▶ EXERCISE AIM
Reproduce the following passage on user experience research word for word, from its opening sentence through its final one.

▶ SELECTED PASSAGE

Use rapid ethnography, field research, and in-depth onsite evaluations
to understand the context of work or engagement within which your
product will be adopted.
Use research methods that fit your projects and organizations.
Review the methods used by innovation leaders in your industry
to advance your UX research practices. Select from these to inform
product decisions during the design process (use brief, iterative
phases or parallel customer research if necessary to manage scheduling).
Find ways to (simply) communicate the in-depth discoveries
about your users and communities. Draw up personas (profiles),
workflow scenarios, and rich pictures from your research findings.
Build a user experience knowledge base that contributes to new
design thinking from your team “living with” representations
drawn from real user experience.
When researching user experience, consider all the touchpoints
and interactions surrounding the product, including its initial
discovery, the initial interpretations about its use, and the
impact of brand on experience and perception. Learn about the
full lifecycle of customer experience - how the product will be
found, shared, reused, or returned to over time.
It takes time to introduce new approaches and absorb new methods
and design languages such as those developed from UX. Learn what
elicits the best results from your user constituency, Allow your
teams time to integrate user experience approaches into processes
and projects. A repeatable UX process specifically designed for
your business needs becomes a powerful competitive advantage.

▶ MATERIAL PROVIDED

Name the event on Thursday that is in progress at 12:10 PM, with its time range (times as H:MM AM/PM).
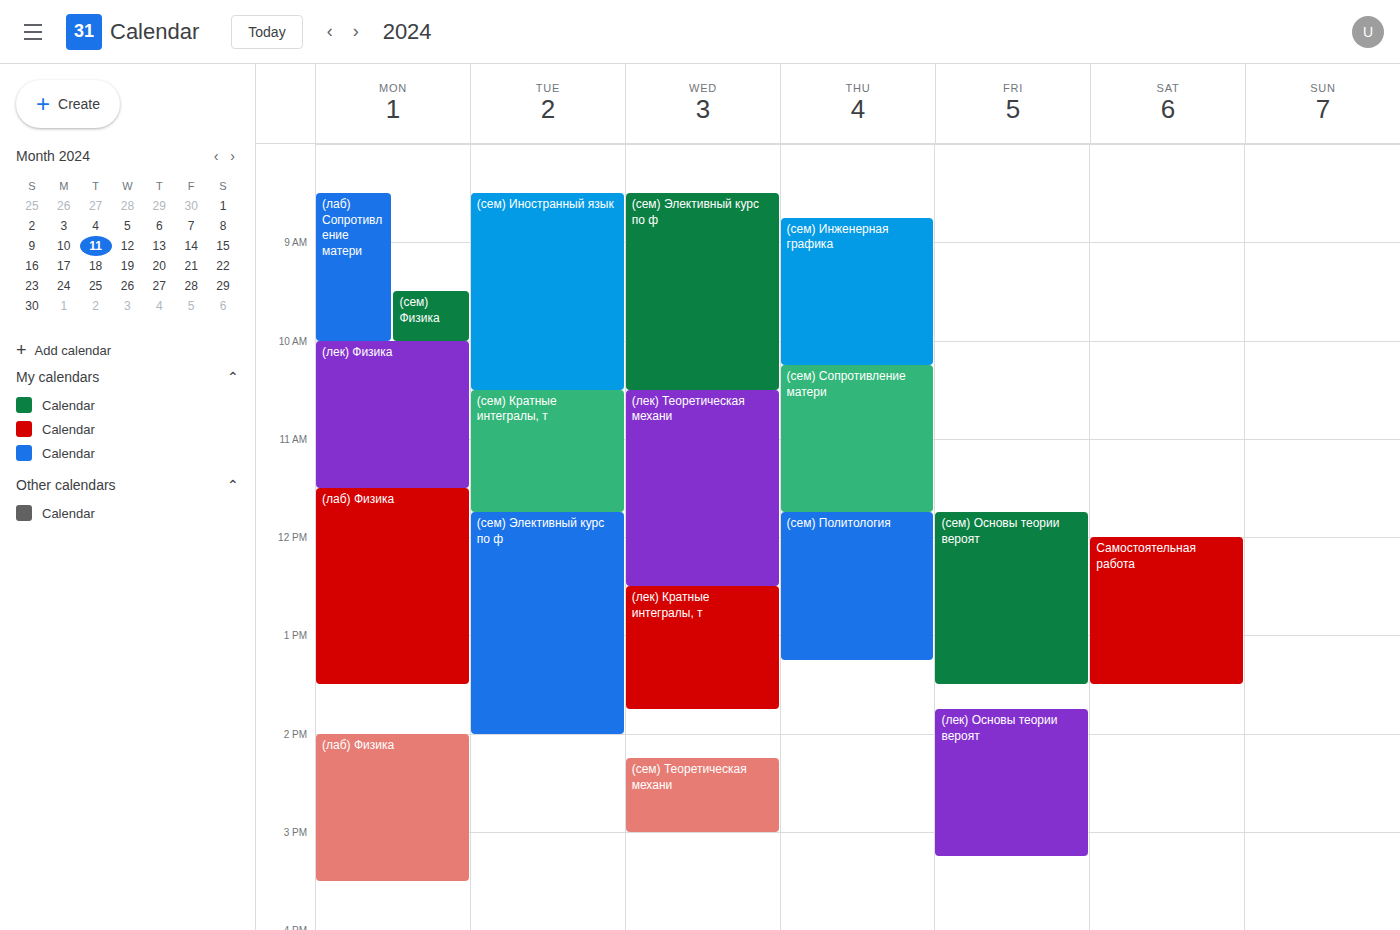
"(сем) Политология", 11:45 AM to 1:15 PM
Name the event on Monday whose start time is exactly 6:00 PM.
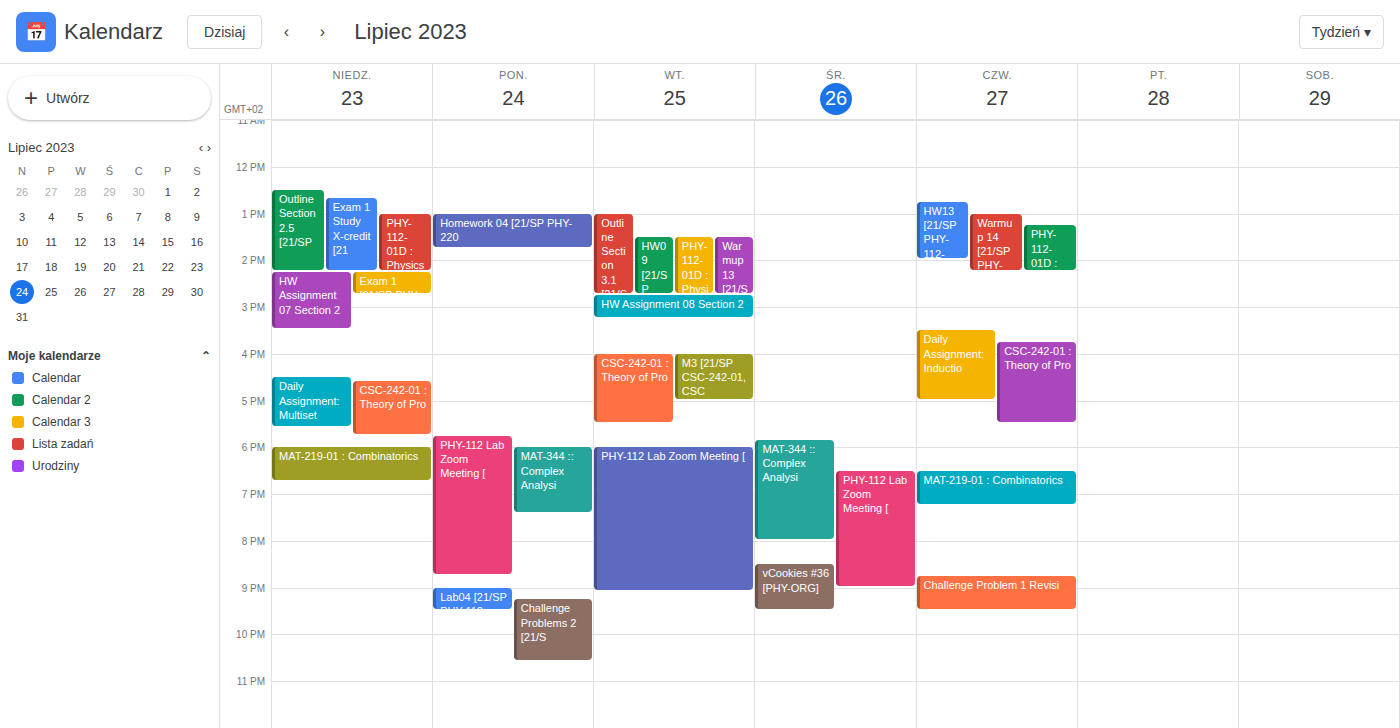
"MAT-344 :: Complex Analysi"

▶ EXPECTED ANSWER
Use rapid ethnography, field research, and in-depth onsite evaluations
to understand the context of work or engagement within which your
product will be adopted.
Use research methods that fit your projects and organizations.
Review the methods used by innovation leaders in your industry
to advance your UX research practices. Select from these to inform
product decisions during the design process (use brief, iterative
phases or parallel customer research if necessary to manage scheduling).
Find ways to (simply) communicate the in-depth discoveries
about your users and communities. Draw up personas (profiles),
workflow scenarios, and rich pictures from your research findings.
Build a user experience knowledge base that contributes to new
design thinking from your team “living with” representations
drawn from real user experience.
When researching user experience, consider all the touchpoints
and interactions surrounding the product, including its initial
discovery, the initial interpretations about its use, and the
impact of brand on experience and perception. Learn about the
full lifecycle of customer experience - how the product will be
found, shared, reused, or returned to over time.
It takes time to introduce new approaches and absorb new methods
and design languages such as those developed from UX. Learn what
elicits the best results from your user constituency, Allow your
teams time to integrate user experience approaches into processes
and projects. A repeatable UX process specifically designed for
your business needs becomes a powerful competitive advantage.